Role of pulmonary valve replacement
Pulmonary valve replacement is indicated in patients with severe pulmonary regurgitation and RV dilation [24], and has been shown to restore normal RV dimensions and improve functional status [25].
The impact of PVR on arrhythmia risk is less well defined. Significant reduction in QRS width has been demonstrated in mediumterm follow-up after PVR, and appears to correlate with reduction in RV end-diastolic volume [26]. Other studies with longer follow-up have demonstrated stabilization of QRS width, but not overt reduction [27]. These findings suggest that QRS reduction may be a transient phenomenon.
In patients who have developed atrial or ventricular arrhythmias prior to PVR, surgery is frequently performed with intraoperative cryoablation. In the study by Therrien et al., use of concomitant cryoablation significantly reduced the recurrence of atrial and ventricular arrhythmias. Another large study found that PVR did not result in any improvement in survival or decreased incidence of VT [28]. This was a single-center study in which intraoperative cryoablation was not routinely performed.

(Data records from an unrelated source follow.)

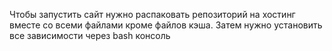 Чтобы запустить сайт нужно распаковать репозиторий на хостинг вместе со всеми файлами кроме файлов кэша. Затем нужно установить все зависимости через bash консоль

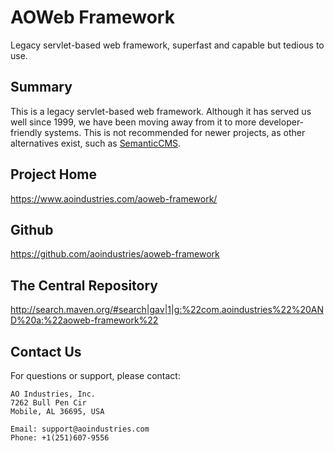 # AOWeb Framework
Legacy servlet-based web framework, superfast and capable but tedious to use.
## Summary
This is a legacy servlet-based web framework.  Although it has served us well
since 1999, we have been moving away from it to more developer-friendly
systems.  This is not recommended for newer projects, as other alternatives
exist, such as [SemanticCMS](https://semanticcms.com/).
## Project Home
https://www.aoindustries.com/aoweb-framework/
## Github
https://github.com/aoindustries/aoweb-framework
## The Central Repository
http://search.maven.org/#search|gav|1|g:%22com.aoindustries%22%20AND%20a:%22aoweb-framework%22
## Contact Us
For questions or support, please contact:

    AO Industries, Inc.
    7262 Bull Pen Cir
    Mobile, AL 36695, USA

    Email: support@aoindustries.com
    Phone: +1(251)607-9556

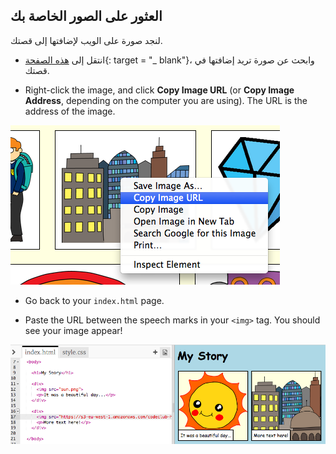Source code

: ## العثور على الصور الخاصة بك

لنجد صورة على الويب لإضافتها إلى قصتك.

+ انتقل إلى [هذه الصفحة](http://jumpto.cc/html-images){: target = "_ blank"}، وابحث عن صورة تريد إضافتها في قصتك.

+ Right-click the image, and click **Copy Image URL** (or **Copy Image Address**, depending on the computer you are using). The URL is the address of the image.

![لقطة شاشة](images/story-url.png)

+ Go back to your `index.html` page.

+ Paste the URL between the speech marks in your `<img>` tag. You should see your image appear!

![لقطة شاشة](images/story-image.png)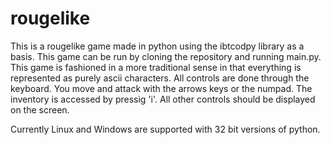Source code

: # rougelike

This is a rougelike game made in python using the ibtcodpy library as a basis.  This game can be run by cloning the repository and running main.py.  This game is fashioned in a more traditional sense in that everything is represented as purely ascii characters.  All controls are done through the keyboard.   You move and attack with the arrows keys or the numpad.  The inventory is accessed by pressig 'i'.  All other controls should be displayed on the screen.

Currently Linux and Windows are supported with 32 bit versions of python.
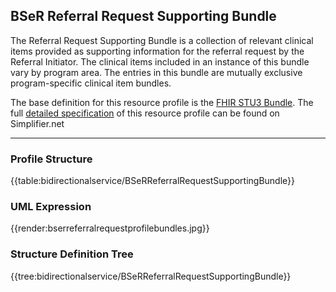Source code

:## BSeR Referral Request Supporting Bundle

The Referral Request Supporting Bundle is a collection of relevant clinical items provided as supporting information for the referral request by the Referral Initiator. The clinical items included in an instance of this bundle vary by program area. The entries in this bundle are mutually exclusive program-specific clinical item bundles.

The base definition for this resource profile is the [FHIR STU3 Bundle](https://hl7.org/fhir/StructureDefinition/bundle). The full [detailed specification](https://simplifier.net/BidirectionalService/BSeRReferralRequestSupportingBundle/~overview) of this resource profile can be found on Simplifier.net
___
### Profile Structure

{{table:bidirectionalservice/BSeRReferralRequestSupportingBundle}}

### UML Expression

{{render:bserreferralrequestprofilebundles.jpg}}

### Structure Definition Tree

{{tree:bidirectionalservice/BSeRReferralRequestSupportingBundle}}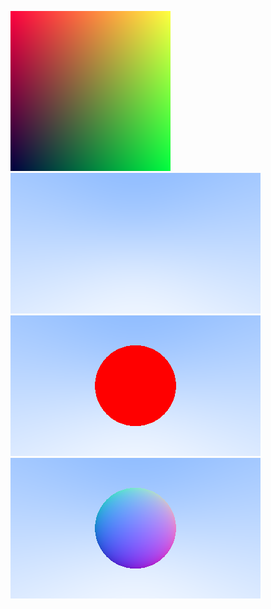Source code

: ![first render](render/ppm.png)
![second render](render/gradient.png)
![third render](render/red_ball.png)
![fourth render](render/surface_normals.png)

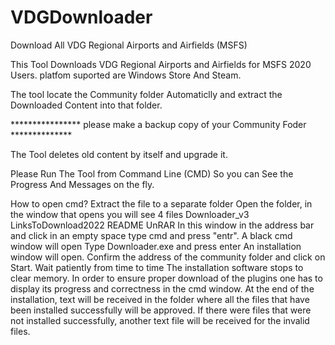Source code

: # VDGDownloader
Download All VDG Regional Airports and Airfields (MSFS)

This Tool Downloads VDG Regional Airports and Airfields for MSFS 2020 Users.
platfom suported are Windows Store And Steam.

The tool locate the Community folder Automaticlly and extract the Downloaded Content into that folder.

**************** please make a backup copy of your Community Foder   **************

The Tool deletes old content by itself and upgrade it.

Please Run The Tool from Command Line (CMD) So you can See the Progress And Messages on the fly.



How to open cmd?
Extract the file to a separate folder
Open the folder, in the window that opens you will see 4 files
Downloader_v3
LinksToDownload2022
README
UnRAR
In this window in the address bar and click in an empty space type cmd and press "entr".
A black cmd window will open
Type Downloader.exe and press enter
An installation window will open. Confirm the address of the community folder and click on Start.
Wait patiently from time to time The installation software stops to clear memory.
In order to ensure proper download of the plugins one has to display its progress and correctness in the cmd window.
At the end of the installation, text will be received in the folder where all the files that have been installed successfully will be approved.
If there were files that were not installed successfully, another text file will be received for the invalid files.

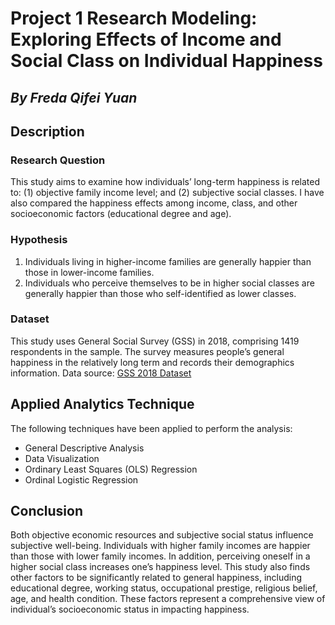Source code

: # Project 1 Research Modeling: Exploring Effects of Income and Social Class on Individual Happiness
## *By Freda Qifei Yuan*

## Description
### Research Question
This study aims to examine how individuals’ long-term happiness is related to: (1) objective family income level; and (2) subjective social classes. I have also compared the happiness effects among income, class, and other socioeconomic factors (educational degree and age).

### Hypothesis
1. Individuals living in higher-income families are generally happier than those in lower-income families.
2. Individuals who perceive themselves to be in higher social classes are generally happier than those who self-identified as lower classes.

### Dataset
This study uses General Social Survey (GSS) in 2018, comprising 1419 respondents in the sample. The survey measures people’s general happiness in the relatively long term and records their demographics information. Data source: [GSS 2018 Dataset](https://gss.norc.org/get-the-data)

## Applied Analytics Technique
The following techniques have been applied to perform the analysis:
- General Descriptive Analysis
- Data Visualization
- Ordinary Least Squares (OLS) Regression
- Ordinal Logistic Regression


## Conclusion
Both objective economic resources and subjective social status influence subjective well-being. Individuals with higher family incomes are happier than those with lower family incomes. In addition, perceiving oneself in a higher social class increases one’s happiness level. This study also finds other factors to be significantly related to general happiness, including educational degree, working status, occupational prestige, religious belief, age, and health condition. These factors represent a comprehensive view of individual’s socioeconomic status in impacting happiness.
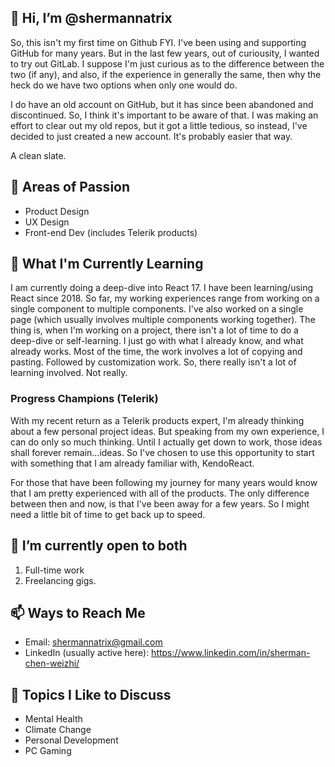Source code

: ## 👋 Hi, I’m @shermannatrix

So, this isn't my first time on Github FYI. I've been using and supporting GitHub for many years. But in the last few years, out of curiousity, 
I wanted to try out GitLab. I suppose I'm just curious as to the difference between the two (if any), and also, if the experience in generally 
the same, then why the heck do we have two options when only one would do. 

I do have an old account on GitHub, but it has since been abandoned and discontinued. So, I think it's important to be aware of that. I was making 
an effort to clear out my old repos, but it got a little tedious, so instead, I've decided to just created a new account. It's probably easier that way.

A clean slate.

## 👀 Areas of Passion
- Product Design
- UX Design
- Front-end Dev (includes Telerik products)

## 🌱 What I'm Currently Learning

I am currently doing a deep-dive into React 17. I have been learning/using React since 2018. So far, my working experiences range from working 
on a single component to multiple components. I've also worked on a single page (which usually involves multiple components working together). The thing is, 
when I'm working on a project, there isn't a lot of time to do a deep-dive or self-learning. I just go with what I already know, and what already works. 
Most of the time, the work involves a lot of copying and pasting. Followed by customization work. So, there really isn't a lot of learning involved. 
Not really.

### Progress Champions (Telerik)

With my recent return as a Telerik products expert, I'm already thinking about a few personal project ideas. But speaking from my own experience, I can do 
only so much thinking. Until I actually get down to work, those ideas shall forever remain...ideas. So I've chosen to use this opportunity to start with 
something that I am already familiar with, KendoReact.

For those that have been following my journey for many years would know that I am pretty experienced with all of the products. The only difference between 
then and now, is that I've been away for a few years. So I might need a little bit of time to get back up to speed.

## 💞️ I’m currently open to both
1. Full-time work
2. Freelancing gigs.

## 📫 Ways to Reach Me
- Email: shermannatrix@gmail.com
- LinkedIn (usually active here): https://www.linkedin.com/in/sherman-chen-weizhi/

## 💬 Topics I Like to Discuss
- Mental Health
- Climate Change
- Personal Development
- PC Gaming
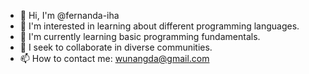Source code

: 
- 👋 Hi, I'm @fernanda-iha
- 👀 I'm interested in learning about different programming languages.
- 🌱 I'm currently learning basic programming fundamentals.
- 💞️ I seek to collaborate in diverse communities.
- 📫 How to contact me: wunangda@gmail.com

<!---
fernanda-iha/fernanda-iha is a ✨ special ✨ repository because its `README.md` (this file) appears on your GitHub profile.
You can click the Preview link to take a look at your changes.
--->
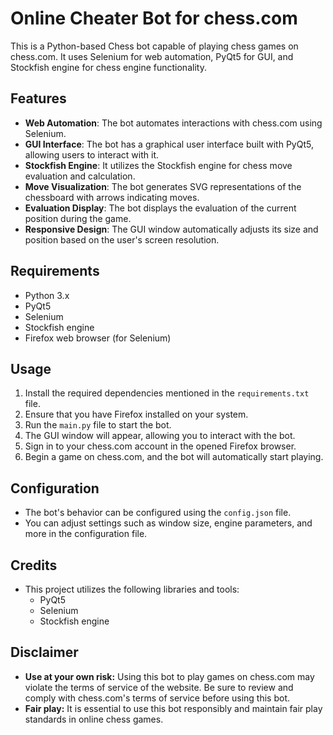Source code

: # Online Cheater Bot for chess.com 
   
This is a Python-based Chess bot capable of playing chess games on chess.com. It uses Selenium for web automation, PyQt5 for GUI, and Stockfish engine for chess engine functionality.  
        
## Features    
 
- **Web Automation**: The bot automates interactions with chess.com using Selenium.
- **GUI Interface**: The bot has a graphical user interface built with PyQt5, allowing users to interact with it.
- **Stockfish Engine**: It utilizes the Stockfish engine for chess move evaluation and calculation.
- **Move Visualization**: The bot generates SVG representations of the chessboard with arrows indicating moves.
- **Evaluation Display**: The bot displays the evaluation of the current position during the game.
- **Responsive Design**: The GUI window automatically adjusts its size and position based on the user's screen resolution.

## Requirements

- Python 3.x
- PyQt5
- Selenium
- Stockfish engine
- Firefox web browser (for Selenium)

## Usage

1. Install the required dependencies mentioned in the `requirements.txt` file.
2. Ensure that you have Firefox installed on your system.
3. Run the `main.py` file to start the bot.
4. The GUI window will appear, allowing you to interact with the bot.
5. Sign in to your chess.com account in the opened Firefox browser.
6. Begin a game on chess.com, and the bot will automatically start playing.

## Configuration
 
- The bot's behavior can be configured using the `config.json` file.
- You can adjust settings such as window size, engine parameters, and more in the configuration file.

## Credits

- This project utilizes the following libraries and tools:
  - PyQt5
  - Selenium
  - Stockfish engine

## Disclaimer

- **Use at your own risk:** Using this bot to play games on chess.com may violate the terms of service of the website. Be sure to review and comply with chess.com's terms of service before using this bot.
- **Fair play:** It is essential to use this bot responsibly and maintain fair play standards in online chess games.
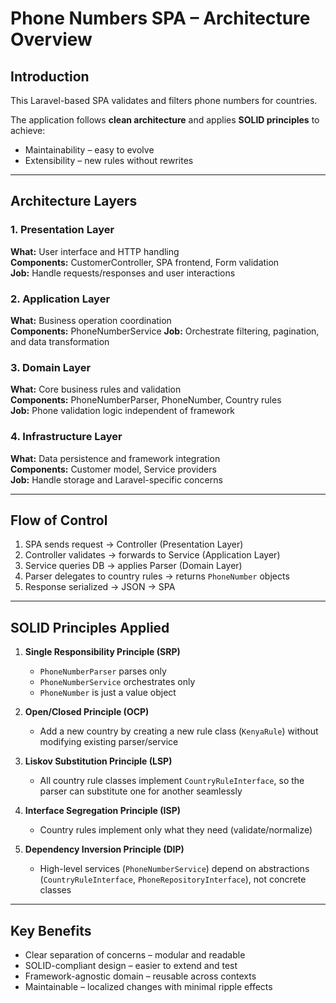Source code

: # Phone Numbers SPA – Architecture Overview

## Introduction
This Laravel-based SPA validates and filters phone numbers for countries.

The application follows **clean architecture** and applies **SOLID principles** to achieve:
- Maintainability – easy to evolve
- Extensibility – new rules without rewrites
---

## Architecture Layers

### 1. Presentation Layer
**What:** User interface and HTTP handling  
**Components:** CustomerController, SPA frontend, Form validation  
**Job:** Handle requests/responses and user interactions

### 2. Application Layer
**What:** Business operation coordination  
**Components:** PhoneNumberService
**Job:** Orchestrate filtering, pagination, and data transformation

### 3. Domain Layer
**What:** Core business rules and validation  
**Components:** PhoneNumberParser, PhoneNumber, Country rules  
**Job:** Phone validation logic independent of framework

### 4. Infrastructure Layer
**What:** Data persistence and framework integration  
**Components:** Customer model, Service providers  
**Job:** Handle storage and Laravel-specific concerns

---

## Flow of Control
1. SPA sends request → Controller (Presentation Layer)
2. Controller validates → forwards to Service (Application Layer)
3. Service queries DB → applies Parser (Domain Layer)
4. Parser delegates to country rules → returns `PhoneNumber` objects
5. Response serialized → JSON → SPA

---

## SOLID Principles Applied

1. **Single Responsibility Principle (SRP)**
    - `PhoneNumberParser` parses only
    - `PhoneNumberService` orchestrates only
    - `PhoneNumber` is just a value object

2. **Open/Closed Principle (OCP)**
    - Add a new country by creating a new rule class (`KenyaRule`) without modifying existing parser/service

3. **Liskov Substitution Principle (LSP)**
    - All country rule classes implement `CountryRuleInterface`, so the parser can substitute one for another seamlessly

4. **Interface Segregation Principle (ISP)**
    - Country rules implement only what they need (validate/normalize)

5. **Dependency Inversion Principle (DIP)**
    - High-level services (`PhoneNumberService`) depend on abstractions (`CountryRuleInterface`, `PhoneRepositoryInterface`), not concrete classes

---

## Key Benefits
- Clear separation of concerns – modular and readable
- SOLID-compliant design – easier to extend and test
- Framework-agnostic domain – reusable across contexts
- Maintainable – localized changes with minimal ripple effects
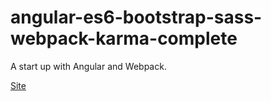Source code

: # angular-es6-bootstrap-sass-webpack-karma-complete

A start up with Angular and Webpack.

[Site](https://5cb4e73dd9eb38ac7853842e--zhentianabtest.netlify.com/)
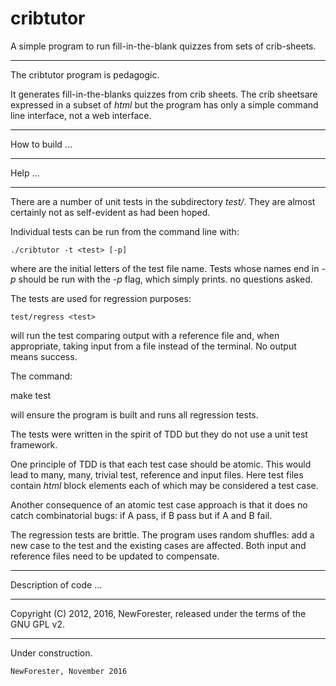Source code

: # cribtutor
A simple program to run fill-in-the-blank quizzes from sets of crib-sheets.

---

The cribtutor program is pedagogic.

It generates fill-in-the-blanks quizzes from crib sheets.
The crib sheetsare expressed in a subset of _html_
but the program has only a simple command line interface, not a web interface.

---

How to build ...

---

Help ...

---

There are a number of unit tests in the subdirectory _test/_.
They are almost certainly not as self-evident as had been hoped.

Individual tests can be run from the command line with:

    ./cribtutor -t <test> [-p]

where <test> are the initial letters of the test file name.
Tests whose names end in _-p_ should be run with the _-p_ flag,
which simply prints. no questions asked.

The tests are used for regression purposes:

    test/regress <test>

will run the test comparing output with a reference file and,
when appropriate, taking input from a file instead of the terminal.
No output means success.

The command:

   make test

will ensure the program is built and runs all regression tests.

The tests were written in the spirit of TDD but they do not use a unit test framework.

One principle of TDD is that each test case should be atomic.
This would lead to many, many, trivial test, reference and input files.
Here test files contain _html_ block elements each of which may be considered a test case.

Another consequence of an atomic test case approach is that it does no catch combinatorial bugs:
if A pass, if B pass but if A and B fail.

The regression tests are brittle.
The program uses random shuffles:
add a new case to the test and the existing cases are affected.
Both input and reference files need to be updated to compensate.

---

Description of code ...

---

Copyright (C) 2012, 2016, NewForester, released under the terms of the GNU GPL v2.

---

Under construction.

    NewForester, November 2016
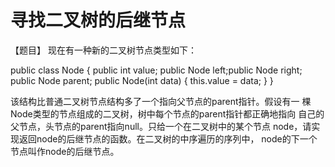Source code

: # 寻找二叉树的后继节点
【题目】 现在有一种新的二叉树节点类型如下：

public class Node { public int value; public Node left;public Node right; public Node parent;
public Node(int data) { this.value = data; }
}

该结构比普通二叉树节点结构多了一个指向父节点的parent指针。假设有一 棵Node类型的节点组成的二叉树，树中每个节点的parent指针都正确地指向 自己的父节点，头节点的parent指向null。只给一个在二叉树中的某个节点 node，请实现返回node的后继节点的函数。在二叉树的中序遍历的序列中， node的下一个节点叫作node的后继节点。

Tetralogy of Fallot is the most common cyanotic congenital valvular lesion. In the modern era, children born with this defect often survive well into adulthood. The management of adults with repaired tetralogy of Fallot requires the multidisciplinary efforts of congenital cardiologists, electrophysiologists, and surgeons. The potential for these patients to develop arrhythmias needs to be anticipated and regular assessment of QRS width as well as ectopic burden should be performed. Pulmonary valve replacement, in conjunction with intraoperative cryoablation of the critical isthmus of slow conduction, may be helpful in alleviating the arrhythmia risk.